DGGS-Native Data Cubes: A Design Pattern for Scalable, Distortion-Aware Analytics
Keywords: Geoinformatics, Discrete Global Grid Systems, DGGS, Geospatial data, Multidimensional indexing
Abstract. The rapid growth of geospatial big data has intensified the need for efficient frameworks to store, process, and analyse large-scale, multidimensional datasets. Geospatial data cubes have emerged as a key paradigm for organising spatio-temporal information into analysis-ready structures, enabling scalable analytics across Earth observation and related domains.
This paper presents a synthesis-oriented analysis of recent mathematical and architectural advances in geospatial data cube infrastructures, with a particular focus on multidimensional indexing, sparse computation and compression, and spatial tessellation based on Discrete Global Grid Systems (DGGS). Rather than conducting a systematic review, the study integrates theoretical and system-level contributions to examine how these methods jointly address limitations of projection-dependent raster models, improve storage efficiency, and support consistent multi-resolution analysis.

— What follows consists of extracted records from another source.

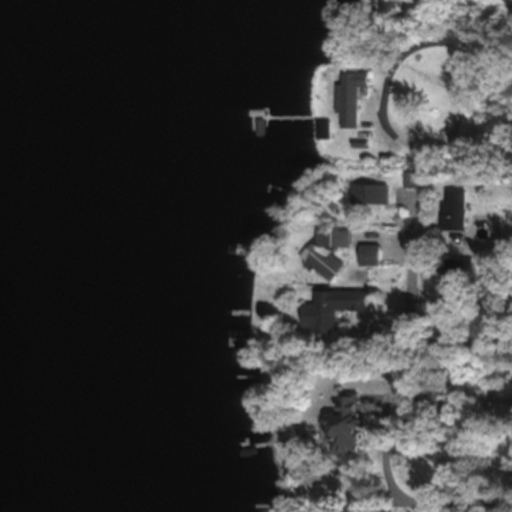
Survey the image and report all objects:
building: (355, 95)
road: (381, 110)
building: (372, 192)
building: (456, 208)
building: (329, 251)
building: (374, 253)
river: (53, 257)
building: (461, 279)
building: (335, 306)
building: (353, 423)
road: (411, 500)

We argue for DGGS-indexed data cubes, where the spatial dimension is treated as a first-class, hierarchical global grid identifier, serving as a unifying computational substrate that integrates multi-resolution spatial referencing with sparse tensor computation, thereby enabling globally consistent, scalable, and actionable geospatial analytics. This perspective clarifies their role as a foundational component for scalable, reproducible, and globally consistent geospatial analytics, while outlining key challenges and research directions for their operational adoption. By highlighting points of convergence between DGGS-based spatial referencing, cloud-native storage formats, and scalable computational strategies, the paper reframes geospatial data cubes not merely as data storage abstractions, but as integrated computational infrastructures.